To live in this world, it is inevitable for us to face the challenges of honor, disgrace, gain and loss. We may feel honored when we are doing well; however, there is no need to worry about personal gains and losses or negate yourself when you are dejected. Because the world is impermanent, and the honor, disgrace, gain and loss are all temporary. With too much concern for the honor, disgrace, gain and loss we will be restrained by them. Therefore, we have to learn "

When the wind has passed through a grove of bamboo, the rattle of the stalks dies away.  After the wild geese are gone their reflection in the deep pool disappears". We will be exactly the free and comfortable person that the eight winds cannot move when there are no vicious defamation that can hurt or destroy us and no disgrace or honor that can move us.

Q & A about the Eight Winds:
Q: How can we not be moved by the outside environment in our daily life?
A: In Buddhism we often say "absolutely immovable", and there is Acala or the Immovable One among the sacred statues of Buddhas and bodhisattvas of Buddhism. In addition, the name of Kṣitigarbha ( the Earth Store) who is well known to everyone means "be peaceful, tolerant and immovable as the huge earth; meditate as tranquilly and be still as profoundly as the secret store". As long as we can be of no rush nor presumptuous actions, that's exactly the wondrous tip of settling down and getting on with one's pursuit.

Here are four of my personal opinions:
1)  The body will be safe and sound as long as you can keep immovable towards both joy and anger:
You will have an easy time if you can keep immovable constantly towards various kinds of states such as joy, anger, sorrow and happiness. I am neither necessarily good when someone praises me nor necessarily bad when someone disgraces me. Those who can keep immovable towards both disgrace and praise are indeed able to see through life; and those who won't show any emotions in joy or anger are indeed well cultured.

2) The dharma realm will be so vast as long as you can keep immovable towards both good and bad:
No one would never encounter good or bad states and even good or bad people in life. Never grumble when you are taken advantage of nor brag about when you give someone a favor; keep immovable no matter whether you are in rich or poverty and you will be able to show high ideals by simple living; keep peaceful and calm in the fickleness of the world and you will be able to lead a quiet life. You will never be hindered by the state whether it is good or bad and you will be able to roam freely in the vast dharma realm.

3) Be immovable towards gain and loss and you will be able to free your mind:
Sometimes we gain and sometimes we lose in our life. For example, we will feel joyous when the stock value you buy goes up and on the other hand feel dejected when it goes down. Between the gain and loss, we have to realize that where there is gain, there will be loss, and therefore we won't fear when we lose because it will go up again sometime in the future. As long as you can keep immovable towards both gain and loss, your mind won't get unsettled and you will certainly be free and easy.

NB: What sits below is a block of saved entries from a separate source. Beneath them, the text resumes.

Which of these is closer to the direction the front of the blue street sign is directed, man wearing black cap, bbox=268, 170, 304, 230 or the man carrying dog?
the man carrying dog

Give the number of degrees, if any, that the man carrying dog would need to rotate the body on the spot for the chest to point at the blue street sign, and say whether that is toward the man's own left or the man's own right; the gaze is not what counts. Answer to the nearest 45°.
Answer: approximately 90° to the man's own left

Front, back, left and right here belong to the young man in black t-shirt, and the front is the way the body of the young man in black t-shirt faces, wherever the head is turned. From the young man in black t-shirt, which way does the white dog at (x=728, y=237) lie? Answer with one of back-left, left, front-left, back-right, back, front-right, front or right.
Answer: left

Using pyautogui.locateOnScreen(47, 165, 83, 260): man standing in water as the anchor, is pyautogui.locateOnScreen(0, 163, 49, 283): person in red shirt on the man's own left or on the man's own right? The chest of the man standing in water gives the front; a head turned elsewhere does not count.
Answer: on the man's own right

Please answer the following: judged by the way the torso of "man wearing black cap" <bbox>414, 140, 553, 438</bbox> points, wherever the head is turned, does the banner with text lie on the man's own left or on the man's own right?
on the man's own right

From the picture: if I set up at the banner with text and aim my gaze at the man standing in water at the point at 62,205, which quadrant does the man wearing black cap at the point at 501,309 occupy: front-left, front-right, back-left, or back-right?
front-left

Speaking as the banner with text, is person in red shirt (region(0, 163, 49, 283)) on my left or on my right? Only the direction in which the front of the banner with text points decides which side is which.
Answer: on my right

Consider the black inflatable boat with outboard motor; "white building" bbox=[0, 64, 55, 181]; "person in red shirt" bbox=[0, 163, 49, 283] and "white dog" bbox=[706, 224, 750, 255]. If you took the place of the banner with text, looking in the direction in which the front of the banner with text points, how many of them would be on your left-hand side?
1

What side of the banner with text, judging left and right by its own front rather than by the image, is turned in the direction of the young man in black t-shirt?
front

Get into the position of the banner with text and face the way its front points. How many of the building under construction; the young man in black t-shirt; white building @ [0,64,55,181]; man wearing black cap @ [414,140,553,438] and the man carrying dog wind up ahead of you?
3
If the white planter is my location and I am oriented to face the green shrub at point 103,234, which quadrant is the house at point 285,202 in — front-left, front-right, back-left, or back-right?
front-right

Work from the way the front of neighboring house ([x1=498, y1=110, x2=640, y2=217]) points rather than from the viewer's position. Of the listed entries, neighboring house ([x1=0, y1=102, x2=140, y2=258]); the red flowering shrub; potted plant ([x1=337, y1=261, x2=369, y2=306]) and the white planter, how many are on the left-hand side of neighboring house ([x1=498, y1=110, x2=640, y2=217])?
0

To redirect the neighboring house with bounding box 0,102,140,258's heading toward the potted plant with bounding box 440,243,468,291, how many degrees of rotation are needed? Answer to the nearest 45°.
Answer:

4) The Buddha's land will reveal itself as long as you can keep immovable towards both praise and disgrace:  Keep immovable no matter whether people praise or disgrace you, and that is exactly the state in which none of the so called eight winds: "praise, ridicule, defamation, eulogy, gain, loss, suffering and joy" can move you, and you will be able to "sit still upon the golden purple lotus". That is the display of truly peaceful Buddha's Pure Land.

Buddha made the vow under the bodhi tree that He would not move until He got enlightened, and finally He got enlightened by sitting still to observe the stars six years later; Bodhidharma faced the wall in Shaolin temple for nine years, and Huiko admired His high ideals, cut off his arm to show his seriousness in seeking dharma, hence the Chan school was founded.

In Chinese we say "to bear hardship with equanimity and remain unmoved".   You can realize the subtlety of the immovability by practice in person.